Solche Geschichten machen die Vendée zu einem Mythos. Auch in diesem Jahr gilt: Wahrscheinlich werden die Hälfte der Boote nicht das Ziel erreichen. In den Weiten der Ozena gabelt mitunter schon mal ein Konkurrent einen Kameraden auf, der SOS funken musste.

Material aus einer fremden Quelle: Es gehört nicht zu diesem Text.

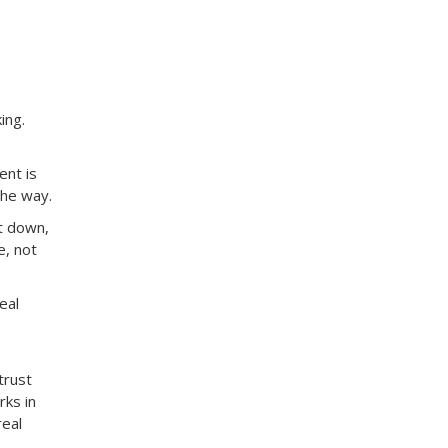
ing.
ent is
the way.
t down,
e, not
eal
trust
rks in
real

Ansonsten gilt: Im Gegensatz zur Anfangszeit sieht man dank GPS-Tracking zumindest immer, wo jemand grad unterwegs ist – oder eben auch nicht mehr. Dann weiß man zumindest, wo man suchen muss.
Der Rekord für die Weltumseglung steht übrigens bei 74 Tagen. Robert van Loosen geht davon aus, dass es diesmal noch ein wenig schneller gehen könnte. Das Material wird eben immer besser. Der oder die Schnellste könnte damit schon Mitte Januar zurück sein.

Nachzügler

Manche Segler brauchen aber auch ein bisschen länger. Aktuell kreuzt Jérémie Beyou noch vor Nordspanien, weil er kurz nach dem Start noch einmal umkehren musste. Auf die Führenden hat er schon mehr als 3500 Kilometer Rückstand. Letzter aber wird er nicht werden, denn ein Konkurrent – der Franzose Nicolas Troussel – musste schon aufgeben.

Wenn Beyou es ins Ziel schaffen sollte, nach wie vielen Tagen auch immer, wird er in Schwabachs Partnerstadt Les Sabeles, dem Geburtsort dieses Segler-Wahnsinn, standegemäß willkommen geheißen. Mit einem Feuerwerk. So wie alle anderen Finsisher vor ihm.